November 09, 2011 at 7:24 am
Comptroller Peter Franchot concluded “there is a sense of uneasiness about the economy” after three hours of testimony from Maryland business executives at a Board of Revenue Estimates meeting on Tuesday.
“You—the private sector – are going to lead us out of this,” Franchot told the business representatives. “I think it calls for a lot of caution.” In recent weeks, Franchot has repeatedly urged no new taxes or fees in the coming year.
State Treasurer Nancy Kopp, who prefers “to see things as half full,” said what she heard was that “we have bottomed out” in the economy, and there is “a very slow but ongoing recovery.”
Budget Secretary Eloise Foster, the other member of the Board of Revenue Estimates who heard the testimony, said in her typically taciturn way, “basically overall, to the business community, the recovery seems very slow.”
Professionals in industries including banking, financial services, real estate, retail, utilities and manufacturing presented a mixed picture of conditions in their fields. But they basically described an economy that is flat, with consumers and businesses holding off on spending.
The testimony confirmed the forecast of David Roose, executive secretary of the revenue board. Roose said that “several indicators show that the Maryland economy is not recovering as quickly as the nation as a whole.” He forecast an overall 1% growth in the Maryland economy with 3.5% revenue growth. This is slower than initially predicted, due to fears of what’s coming next.
There was considerable trepidation about the impact the decisions on federal budget cuts by the congressional Supercommittee could have on Maryland. At the very least, the prospects of large federal budget cuts has a demoralizing effect on Maryland’s large contingent of federal workers, and the people who provide them goods and services.

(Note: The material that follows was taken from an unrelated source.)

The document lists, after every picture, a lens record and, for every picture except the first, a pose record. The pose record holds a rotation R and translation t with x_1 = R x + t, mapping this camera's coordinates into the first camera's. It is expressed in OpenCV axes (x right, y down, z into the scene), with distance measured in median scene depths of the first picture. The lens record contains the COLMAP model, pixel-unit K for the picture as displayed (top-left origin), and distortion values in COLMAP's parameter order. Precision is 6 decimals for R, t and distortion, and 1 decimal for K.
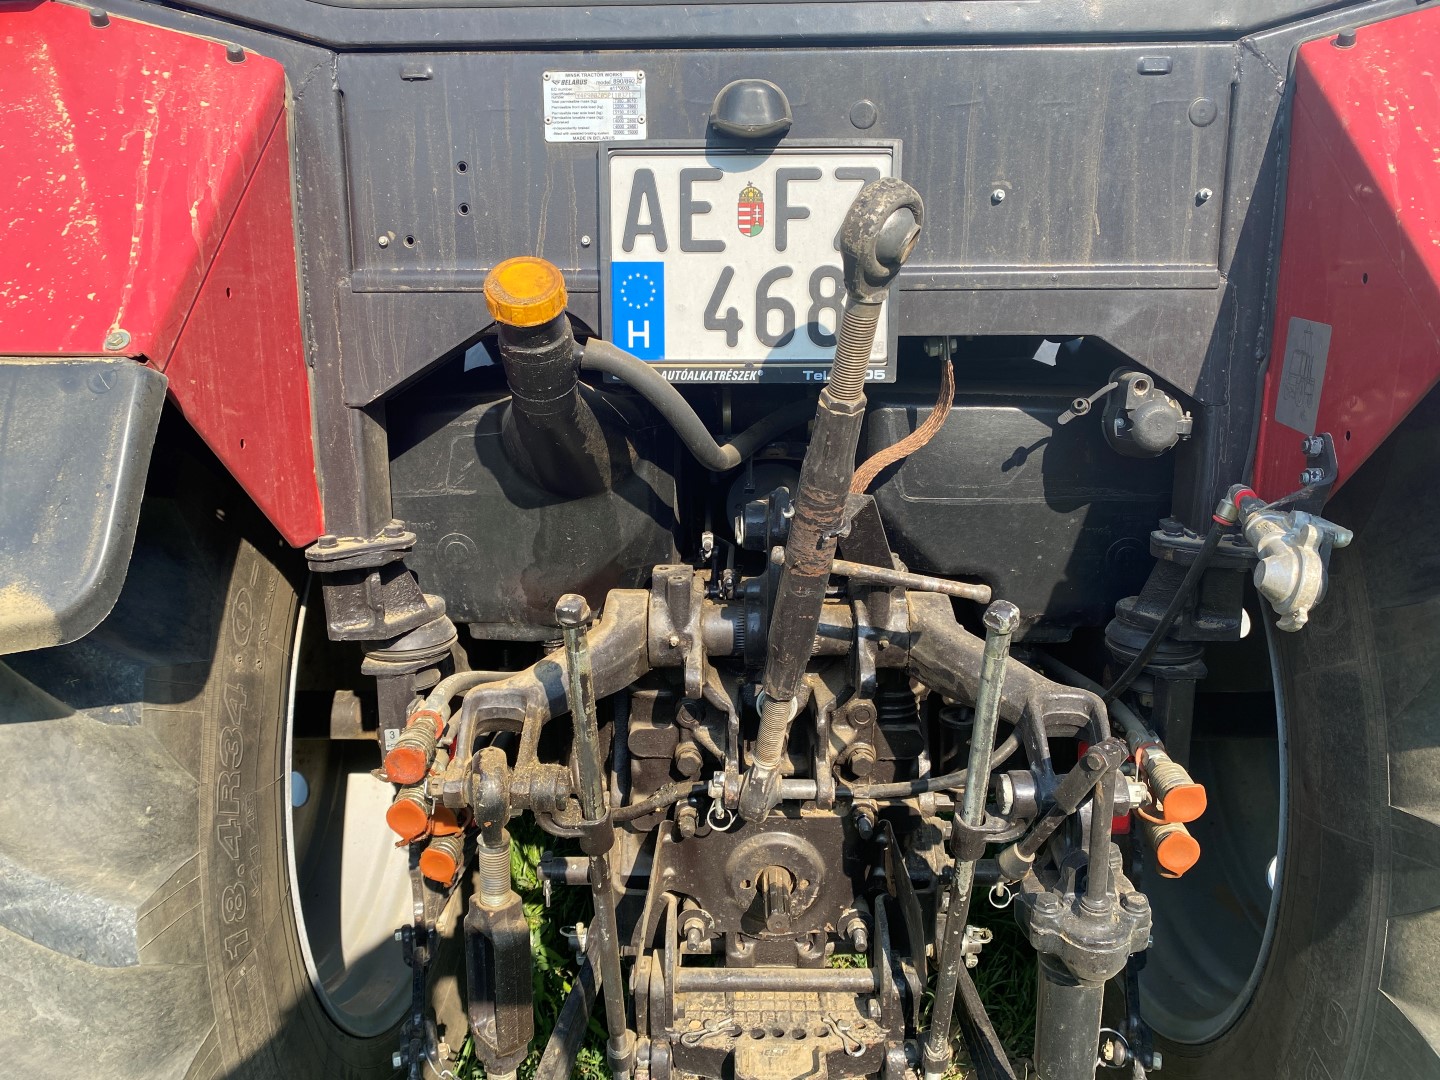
lens RADIAL K [[1101.5, 0, 708.5], [0, 1101.5, 518.6], [0, 0, 1]] dist [0.042146, -0.030942]
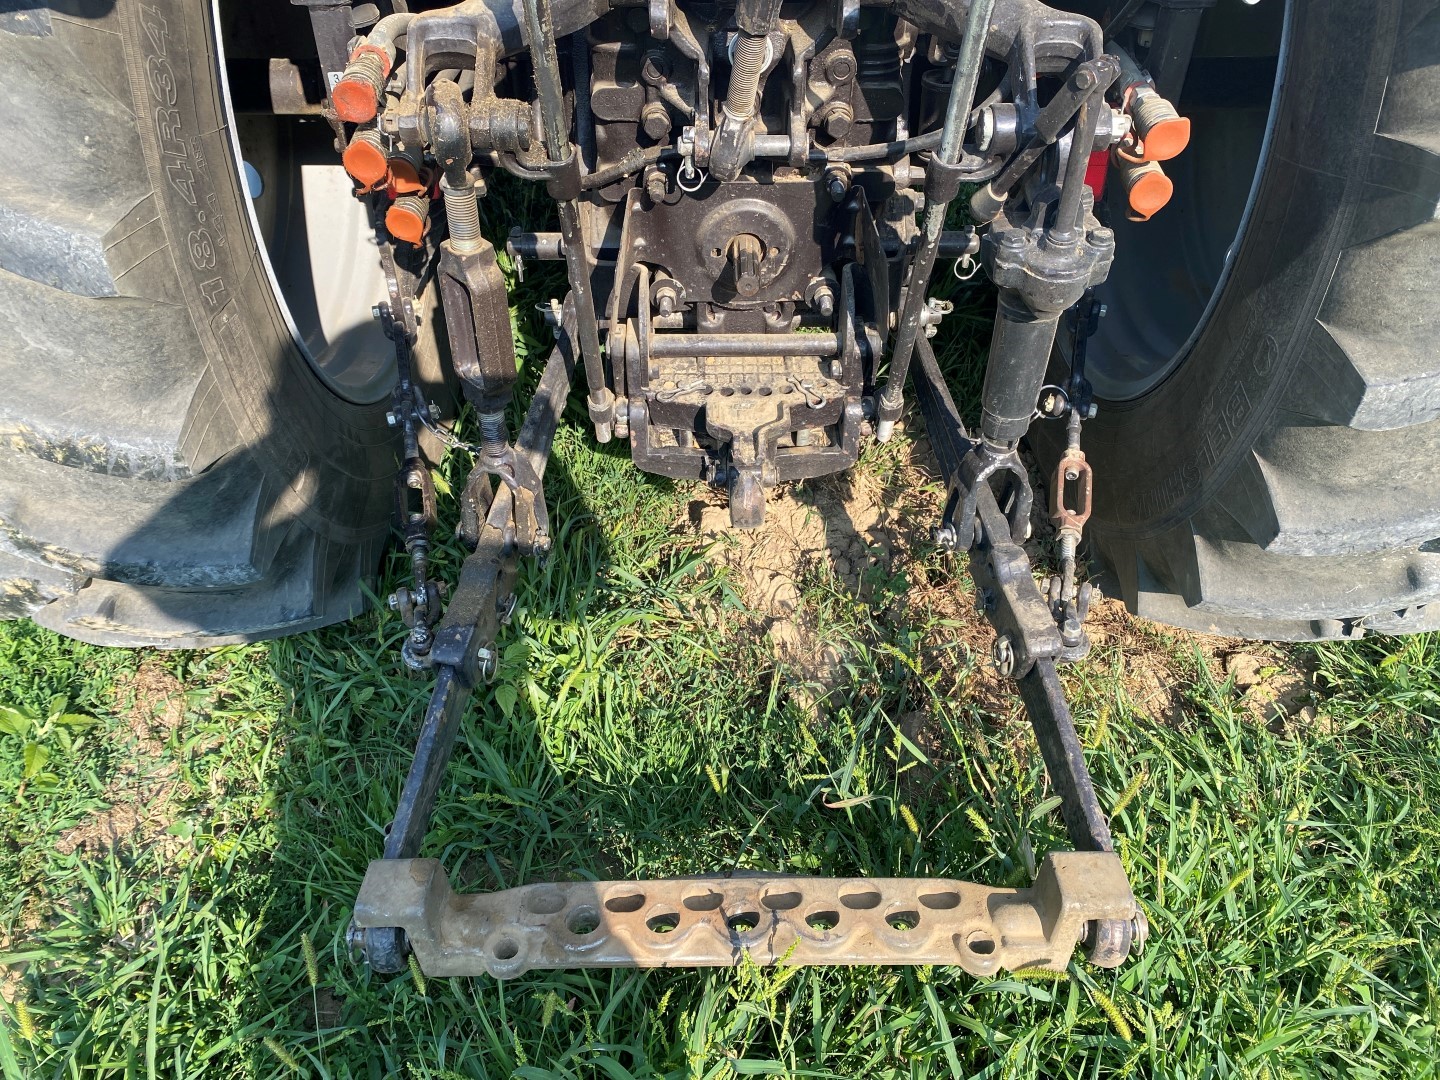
lens RADIAL K [[1101.5, 0, 708.5], [0, 1101.5, 518.6], [0, 0, 1]] dist [0.042146, -0.030942]
pose [[0.999566, -0.015757, 0.024902, -0.002295], [0.003016, 0.895294, 0.445466, 0.103022], [-0.029314, -0.445198, 0.894952, -0.007576]]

Jose Boluda of Northrup Grumman’s Electronic Systems Sector in Linthicum said that his company “has been working under a flat budget” for several years. He said that a defense industry group has estimated that proposed Defense Department cuts could cause the loss of 18,000 to 36,000 jobs at Maryland defense contractors, many of them in research and development.
“The biggest thing we need from the state right now is stability,” particularly in the area of taxation, Bolada said. He said the company was concerned by “any of these things that make us less competitive,” such as tax hikes.
Franchot said, “I was surprised at that the call for caution,” though that’s what he’s been preaching himself. He pointed to the new toll hikes for highway, bridges and tunnels, the proposed increases in the gas tax, and proposed increases in the flush tax for Chesapeake Bay restoration.
“You could reach the tipping point very quickly” for consumers who don’t have much money, Franchot said.
He hopes the testimony from the business sector will have some effect on deliberations of the General Assembly.
“I don’t see the light around the corner” for the economy, Franchot said.